[Recorded information start]

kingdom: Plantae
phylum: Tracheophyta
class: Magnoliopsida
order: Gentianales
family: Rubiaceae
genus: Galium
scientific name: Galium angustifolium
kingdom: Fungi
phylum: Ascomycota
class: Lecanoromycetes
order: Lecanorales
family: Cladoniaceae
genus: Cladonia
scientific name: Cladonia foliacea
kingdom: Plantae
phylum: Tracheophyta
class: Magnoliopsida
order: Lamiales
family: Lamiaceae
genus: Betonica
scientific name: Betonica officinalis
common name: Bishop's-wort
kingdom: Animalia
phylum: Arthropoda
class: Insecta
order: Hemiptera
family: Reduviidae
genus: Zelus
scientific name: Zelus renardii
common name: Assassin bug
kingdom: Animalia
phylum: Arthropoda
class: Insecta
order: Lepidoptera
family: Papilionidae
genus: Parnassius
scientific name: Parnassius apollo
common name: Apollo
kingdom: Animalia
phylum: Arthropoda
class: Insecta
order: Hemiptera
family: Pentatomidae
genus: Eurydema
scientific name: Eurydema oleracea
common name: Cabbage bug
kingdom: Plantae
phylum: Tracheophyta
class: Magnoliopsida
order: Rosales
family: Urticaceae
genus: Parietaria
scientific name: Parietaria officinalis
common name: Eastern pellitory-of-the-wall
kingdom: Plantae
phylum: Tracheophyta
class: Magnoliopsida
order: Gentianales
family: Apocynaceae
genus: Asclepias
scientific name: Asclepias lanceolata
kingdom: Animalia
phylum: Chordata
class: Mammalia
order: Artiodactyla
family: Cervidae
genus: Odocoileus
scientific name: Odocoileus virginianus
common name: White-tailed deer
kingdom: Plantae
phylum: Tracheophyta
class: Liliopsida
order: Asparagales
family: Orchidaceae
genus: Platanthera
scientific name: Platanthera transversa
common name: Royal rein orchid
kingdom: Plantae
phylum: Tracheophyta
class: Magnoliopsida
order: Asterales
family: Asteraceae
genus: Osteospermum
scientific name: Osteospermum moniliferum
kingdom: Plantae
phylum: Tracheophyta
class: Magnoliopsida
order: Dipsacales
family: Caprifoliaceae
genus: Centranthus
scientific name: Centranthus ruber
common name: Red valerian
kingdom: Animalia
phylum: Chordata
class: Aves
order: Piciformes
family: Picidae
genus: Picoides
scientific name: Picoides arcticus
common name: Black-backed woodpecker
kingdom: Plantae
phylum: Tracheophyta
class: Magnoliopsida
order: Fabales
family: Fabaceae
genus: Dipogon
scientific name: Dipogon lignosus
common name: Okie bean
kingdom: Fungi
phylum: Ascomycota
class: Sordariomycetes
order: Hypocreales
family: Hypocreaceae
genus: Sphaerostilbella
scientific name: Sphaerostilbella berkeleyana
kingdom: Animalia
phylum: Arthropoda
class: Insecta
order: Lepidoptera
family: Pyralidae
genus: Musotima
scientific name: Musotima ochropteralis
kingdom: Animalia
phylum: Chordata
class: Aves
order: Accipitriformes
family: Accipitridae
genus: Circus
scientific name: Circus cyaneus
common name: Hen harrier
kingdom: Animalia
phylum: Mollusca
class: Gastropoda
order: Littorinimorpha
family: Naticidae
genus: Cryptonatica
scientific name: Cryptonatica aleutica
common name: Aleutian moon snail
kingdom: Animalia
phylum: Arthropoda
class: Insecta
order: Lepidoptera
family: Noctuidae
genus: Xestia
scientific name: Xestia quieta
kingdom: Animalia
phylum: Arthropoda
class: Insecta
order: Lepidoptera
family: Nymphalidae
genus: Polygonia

[Recorded information end]

Could you output all of the records above again, copying every line verbatim and leaving nothing out?

kingdom: Plantae
phylum: Tracheophyta
class: Magnoliopsida
order: Gentianales
family: Rubiaceae
genus: Galium
scientific name: Galium angustifolium
kingdom: Fungi
phylum: Ascomycota
class: Lecanoromycetes
order: Lecanorales
family: Cladoniaceae
genus: Cladonia
scientific name: Cladonia foliacea
kingdom: Plantae
phylum: Tracheophyta
class: Magnoliopsida
order: Lamiales
family: Lamiaceae
genus: Betonica
scientific name: Betonica officinalis
common name: Bishop's-wort
kingdom: Animalia
phylum: Arthropoda
class: Insecta
order: Hemiptera
family: Reduviidae
genus: Zelus
scientific name: Zelus renardii
common name: Assassin bug
kingdom: Animalia
phylum: Arthropoda
class: Insecta
order: Lepidoptera
family: Papilionidae
genus: Parnassius
scientific name: Parnassius apollo
common name: Apollo
kingdom: Animalia
phylum: Arthropoda
class: Insecta
order: Hemiptera
family: Pentatomidae
genus: Eurydema
scientific name: Eurydema oleracea
common name: Cabbage bug
kingdom: Plantae
phylum: Tracheophyta
class: Magnoliopsida
order: Rosales
family: Urticaceae
genus: Parietaria
scientific name: Parietaria officinalis
common name: Eastern pellitory-of-the-wall
kingdom: Plantae
phylum: Tracheophyta
class: Magnoliopsida
order: Gentianales
family: Apocynaceae
genus: Asclepias
scientific name: Asclepias lanceolata
kingdom: Animalia
phylum: Chordata
class: Mammalia
order: Artiodactyla
family: Cervidae
genus: Odocoileus
scientific name: Odocoileus virginianus
common name: White-tailed deer
kingdom: Plantae
phylum: Tracheophyta
class: Liliopsida
order: Asparagales
family: Orchidaceae
genus: Platanthera
scientific name: Platanthera transversa
common name: Royal rein orchid
kingdom: Plantae
phylum: Tracheophyta
class: Magnoliopsida
order: Asterales
family: Asteraceae
genus: Osteospermum
scientific name: Osteospermum moniliferum
kingdom: Plantae
phylum: Tracheophyta
class: Magnoliopsida
order: Dipsacales
family: Caprifoliaceae
genus: Centranthus
scientific name: Centranthus ruber
common name: Red valerian
kingdom: Animalia
phylum: Chordata
class: Aves
order: Piciformes
family: Picidae
genus: Picoides
scientific name: Picoides arcticus
common name: Black-backed woodpecker
kingdom: Plantae
phylum: Tracheophyta
class: Magnoliopsida
order: Fabales
family: Fabaceae
genus: Dipogon
scientific name: Dipogon lignosus
common name: Okie bean
kingdom: Fungi
phylum: Ascomycota
class: Sordariomycetes
order: Hypocreales
family: Hypocreaceae
genus: Sphaerostilbella
scientific name: Sphaerostilbella berkeleyana
kingdom: Animalia
phylum: Arthropoda
class: Insecta
order: Lepidoptera
family: Pyralidae
genus: Musotima
scientific name: Musotima ochropteralis
kingdom: Animalia
phylum: Chordata
class: Aves
order: Accipitriformes
family: Accipitridae
genus: Circus
scientific name: Circus cyaneus
common name: Hen harrier
kingdom: Animalia
phylum: Mollusca
class: Gastropoda
order: Littorinimorpha
family: Naticidae
genus: Cryptonatica
scientific name: Cryptonatica aleutica
common name: Aleutian moon snail
kingdom: Animalia
phylum: Arthropoda
class: Insecta
order: Lepidoptera
family: Noctuidae
genus: Xestia
scientific name: Xestia quieta
kingdom: Animalia
phylum: Arthropoda
class: Insecta
order: Lepidoptera
family: Nymphalidae
genus: Polygonia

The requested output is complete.